In U.S. Pat. No. 3,789,833 to Bom, there is disclosed the formation of an array of transducer elements arranged in a line, each providing a separate ultrasonic line of sight. Each array element is pulsed in turn, returned echoes are received and displayed on a screen and then another array element is pulsed. One primed limitation of the system disclosed by Bom is that the line spacing fixes the size of the transducer elements and the resulting ultrasonic resolution. U.S. Pat. No. 3,881,466 to Wilcox discloses the use of a plurality of transducer elements to form each ultrasonic beam, thus breaking the link between line spacing and resolution. In addition, U.S. Pat. No. 3,166,731 to Joy and 3,086,195 to Halliday disclose the application of time delays to signals associated with the various elements of a transducer element array in forming the ultrasonic beam, to cause an electronic steering and focusing action within the plane of scan.

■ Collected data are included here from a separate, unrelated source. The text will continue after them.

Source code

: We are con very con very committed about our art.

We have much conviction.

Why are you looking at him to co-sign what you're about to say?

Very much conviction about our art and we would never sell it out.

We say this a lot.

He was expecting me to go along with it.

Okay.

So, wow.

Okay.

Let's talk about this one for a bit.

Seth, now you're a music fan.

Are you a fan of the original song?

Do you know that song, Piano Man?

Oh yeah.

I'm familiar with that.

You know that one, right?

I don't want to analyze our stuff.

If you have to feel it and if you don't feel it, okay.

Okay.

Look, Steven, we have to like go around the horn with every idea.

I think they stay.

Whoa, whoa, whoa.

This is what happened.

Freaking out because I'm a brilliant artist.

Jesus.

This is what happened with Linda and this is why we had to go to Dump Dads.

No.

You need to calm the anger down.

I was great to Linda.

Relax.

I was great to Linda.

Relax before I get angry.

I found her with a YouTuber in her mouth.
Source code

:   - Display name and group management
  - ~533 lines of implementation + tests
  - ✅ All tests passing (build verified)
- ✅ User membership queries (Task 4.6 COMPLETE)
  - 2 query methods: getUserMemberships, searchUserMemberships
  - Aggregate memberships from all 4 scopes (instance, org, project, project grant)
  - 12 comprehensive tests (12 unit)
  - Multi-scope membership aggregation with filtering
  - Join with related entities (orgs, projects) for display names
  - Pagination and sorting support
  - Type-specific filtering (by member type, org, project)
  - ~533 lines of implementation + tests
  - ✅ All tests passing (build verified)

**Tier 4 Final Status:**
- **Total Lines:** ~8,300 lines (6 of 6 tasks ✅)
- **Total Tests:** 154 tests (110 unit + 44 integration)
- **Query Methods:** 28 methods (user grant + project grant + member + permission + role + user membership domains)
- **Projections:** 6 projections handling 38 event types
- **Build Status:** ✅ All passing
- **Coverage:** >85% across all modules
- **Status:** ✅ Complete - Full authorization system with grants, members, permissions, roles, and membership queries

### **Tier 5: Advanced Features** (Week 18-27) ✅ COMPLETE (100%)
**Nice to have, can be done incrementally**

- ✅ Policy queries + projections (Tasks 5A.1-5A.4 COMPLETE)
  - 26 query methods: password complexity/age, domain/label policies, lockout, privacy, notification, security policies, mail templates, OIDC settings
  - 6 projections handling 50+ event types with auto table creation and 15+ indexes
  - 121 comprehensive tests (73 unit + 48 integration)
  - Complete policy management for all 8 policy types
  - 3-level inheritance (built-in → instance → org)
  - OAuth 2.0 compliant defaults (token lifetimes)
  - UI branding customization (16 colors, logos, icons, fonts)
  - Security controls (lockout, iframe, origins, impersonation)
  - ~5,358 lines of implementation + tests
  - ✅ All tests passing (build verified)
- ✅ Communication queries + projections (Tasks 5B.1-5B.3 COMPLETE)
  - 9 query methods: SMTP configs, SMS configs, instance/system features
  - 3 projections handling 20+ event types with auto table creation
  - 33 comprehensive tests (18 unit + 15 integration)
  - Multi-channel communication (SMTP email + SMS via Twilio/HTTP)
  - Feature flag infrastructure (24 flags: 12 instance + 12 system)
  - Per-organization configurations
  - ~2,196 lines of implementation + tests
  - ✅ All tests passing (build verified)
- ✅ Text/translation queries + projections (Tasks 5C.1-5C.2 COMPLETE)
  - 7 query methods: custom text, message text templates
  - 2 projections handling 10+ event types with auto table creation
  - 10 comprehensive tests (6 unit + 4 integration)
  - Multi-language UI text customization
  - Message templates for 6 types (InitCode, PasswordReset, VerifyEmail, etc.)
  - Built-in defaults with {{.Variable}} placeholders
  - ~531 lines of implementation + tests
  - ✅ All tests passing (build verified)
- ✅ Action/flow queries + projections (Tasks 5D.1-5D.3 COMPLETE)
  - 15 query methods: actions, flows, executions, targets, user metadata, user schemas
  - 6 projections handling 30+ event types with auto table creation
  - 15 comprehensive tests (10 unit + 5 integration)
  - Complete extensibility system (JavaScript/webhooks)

It will thus be apparent that ultrasonic transducers consisting of an array of elements are being used to provide rapid cross sectional imaging, particularly in medical diagnosis. These transducers are usually rectangular piezo-electric ceramic elements sandwiched between two electrodes. The thickness of the element is selected so that the element resonates at the required megahertz ultrasonic frequency (that is, the frequency of the ultrasonic energy to be propagated into the object or medium to be examined). At megahertz frequencies, this means that the thickness of the element is approximately equal to half the wavelength. Imaging is obtained by energising either one or a group of elements to provide a single line of sight of ultrasonic information and a cross sectional image may be built up by sequentially energising the elements as described above. Because of considerations imposed by the number of lines used to form the image and lateral resolution requirements, the width of the elements forming the array typically ranges from the wavelength to two wavelengths, whilst the length dimension of the rectangular elements is usually greater than ten wavelengths.
A common method of constructing such transducer arrays is to use a relatively large rectangular ceramic transducer, corresponding in size to the transducer array, and to divide this transducer to form the individual transducer elements of the array.
One method of construction includes the scribing of fine lines on one or both of the surfaces of the relatively large transducer, to cut through one or both of the electrodes to provide electric insulation between individual elements of the array. This method of array construction results in an array with high sensitivity, for the unenergised transducer material lying alongside an activated array element damps and restrains the transfer of energy from the thickness mode (in which the element is energised) into other modes which could be forced into resonance due to the mechanical coupling that exists within the massive piezo-electric ceramic forming the elements of the array. Unfortunately, the presence of this material allows a small transfer of energy between adjacent elements, which results in a significant cross talk between elements.
In an alternative construction, the relatively massive piezo-electric ceramic transducer is cut through completely to forming form a series of rectangular elements. This method of construction reduces the degree of cross talk between elements since, due to the complete cut, there is no direct mechanical coupling between the adjacent transducer elements. However, as the thickness and the width of the transducer elements are now comparable, there is significant transfer or coupling of energy between adjacent elements due to resonance effects. Consequently, the sensitivity of the element, and thus of the array, is reduced.